__Hedefiniz__
Savunma lojistiğiyle ilgili metne göre, bir ülkenin savunma planlamasında lojistik unsur ne olarak nitelendiriliyor?

__Alıntı metin__
══════════

Savaş/çatışmanın ana unsuru olan silahlı kuvvetlerin silah ve sistemlerinin; barış ve savaş döneminde bakımı, idamesi, yenileştirilmesi, modernizasyonu, sefer stoklarının oluşturulması (savaş sırasında eksilenlerin tamamlanması/bütünlenmesi), teknolojinin gelişimiyle harekât ihtiyaçları doğrultusunda yeni silah ve sistemlerin tasarlanarak üretilmesi ve envantere alınması, barış döneminden itibaren iyi bir harekât ihtiyacının tespiti, lojistik planlama ve uygulama ile mümkündür.
Savunma alanında yapılacak yanlış lojistik planlama ve uygulamalar; maliyeti artıracak, ülke bütçesine olumsuz yönde yük getirecektir. Bu nedenle, bir ülke için savunma planlamasında lojistik unsur, önemli bir kuvvet çarpanıdır.
Günümüzde, harekât alanı ihtiyaçlarının değişmesi, derinlikte etkide bulunmanın getirdiği uzun menzil gereksinimi, insan zayiatının azaltılması maksadıyla kara, deniz ve hava harekât sahalarında insansız sistemlerin/platformların kullanılması, harp silah, sistem ve araçlarının tedarik ve idamesinde maliyeti oldukça artırmıştır.

══════════

__Veri içeriği__

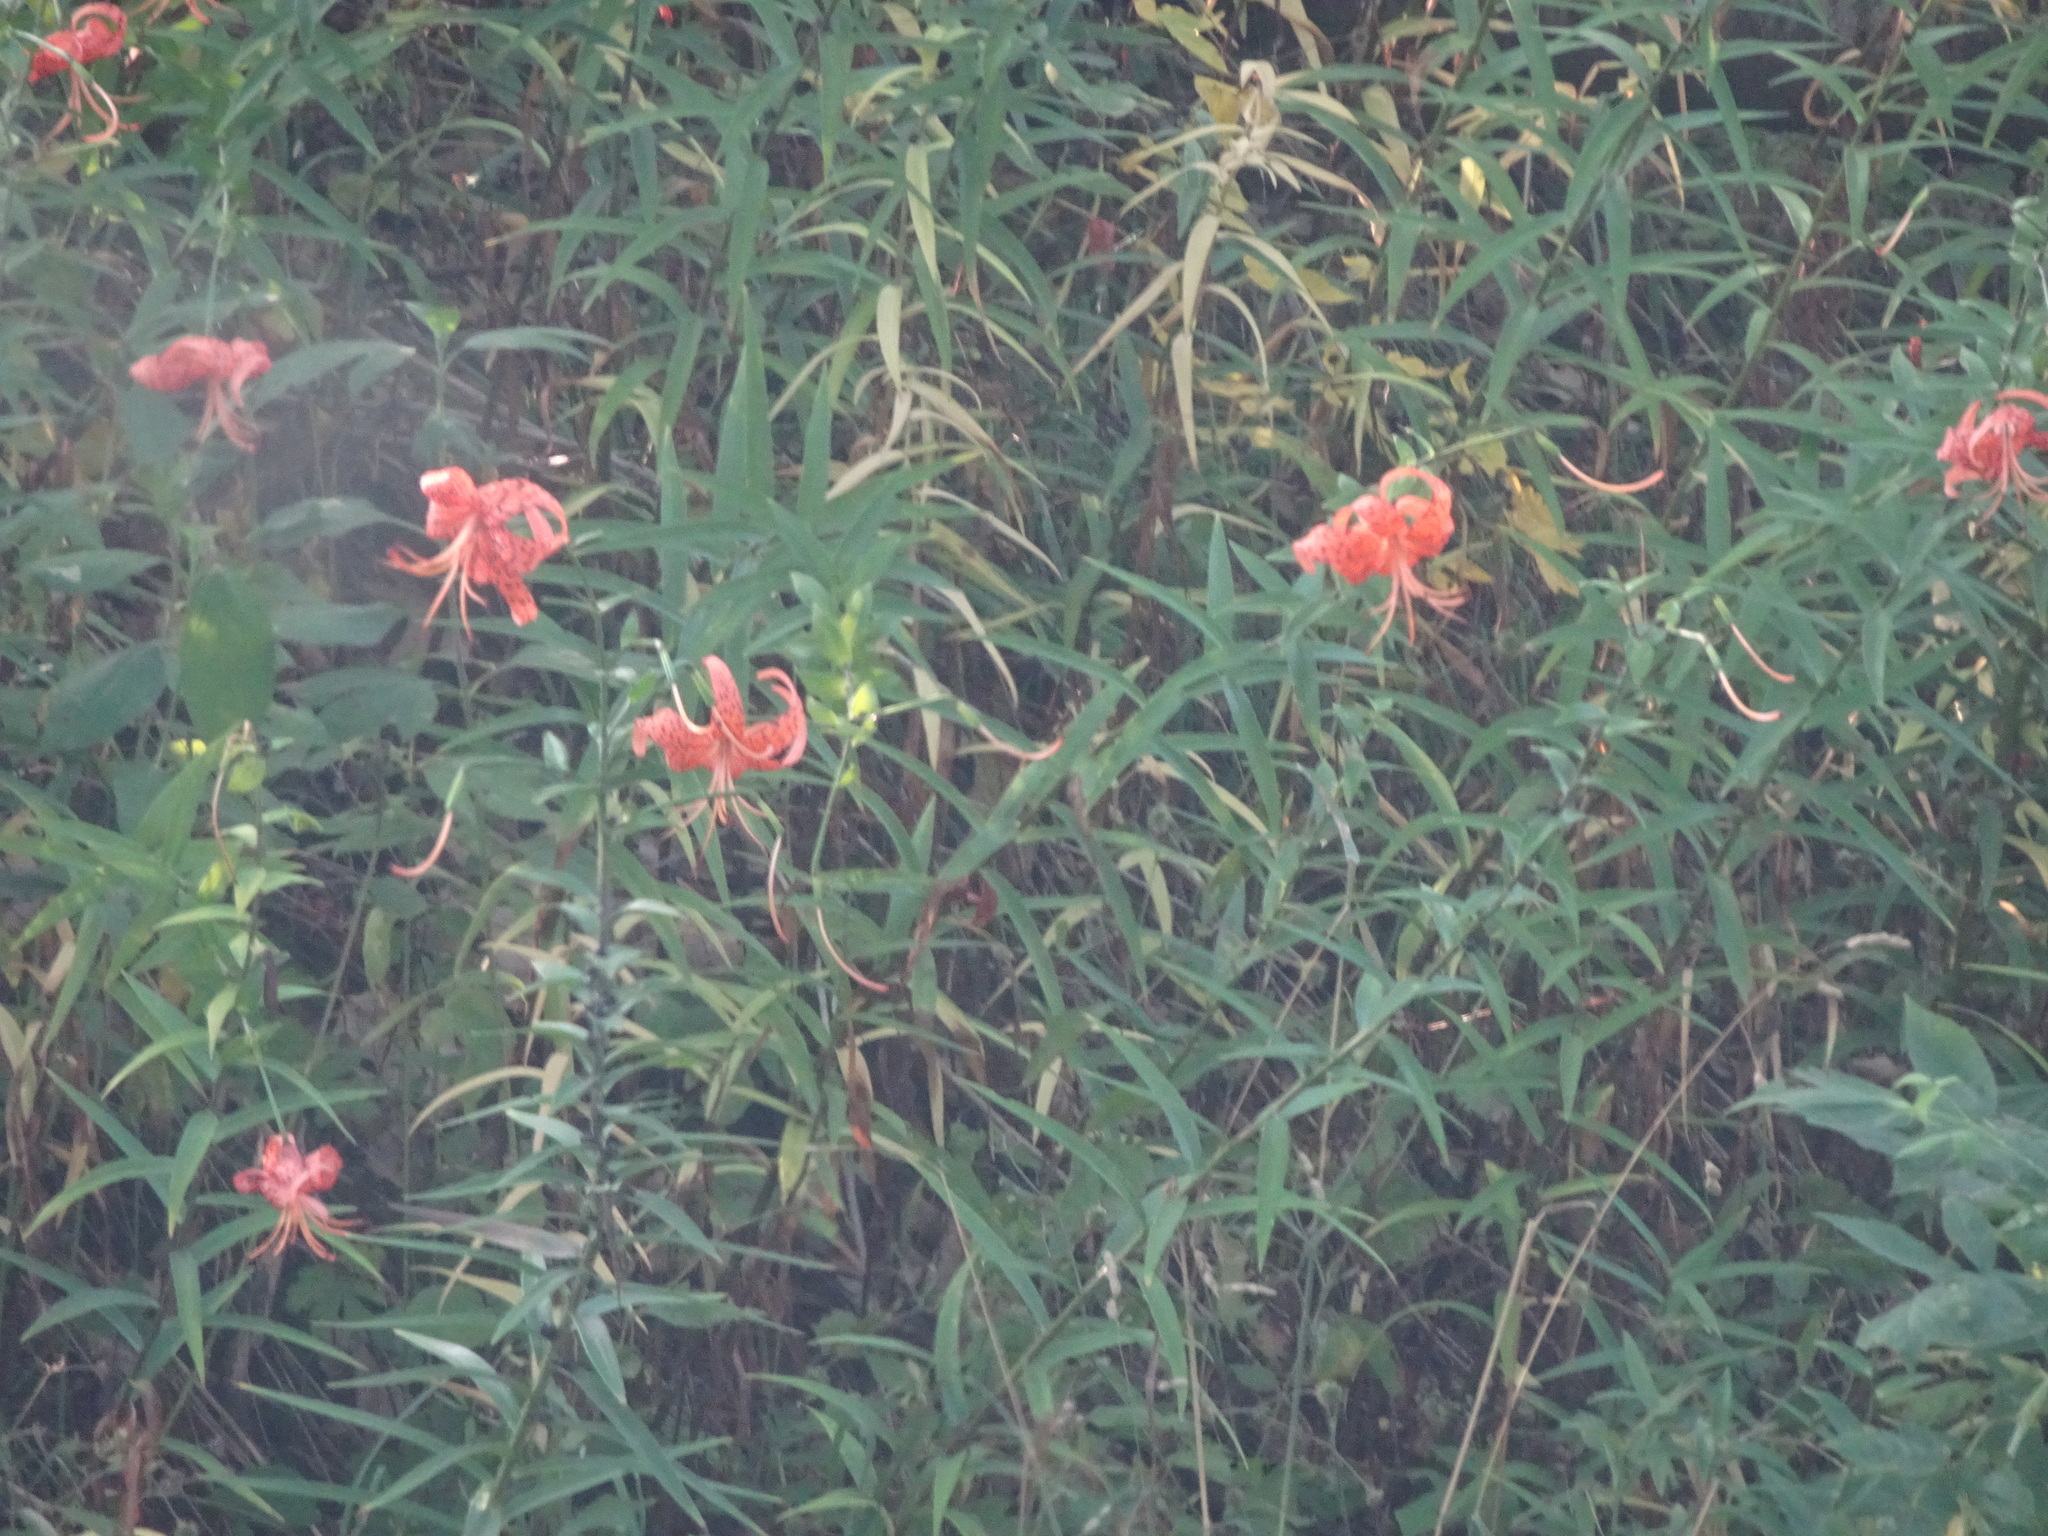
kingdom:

══════════

__Alıştırma yanıtı__
Önemli bir kuvvet çarpanı olarak nitelendiriliyor.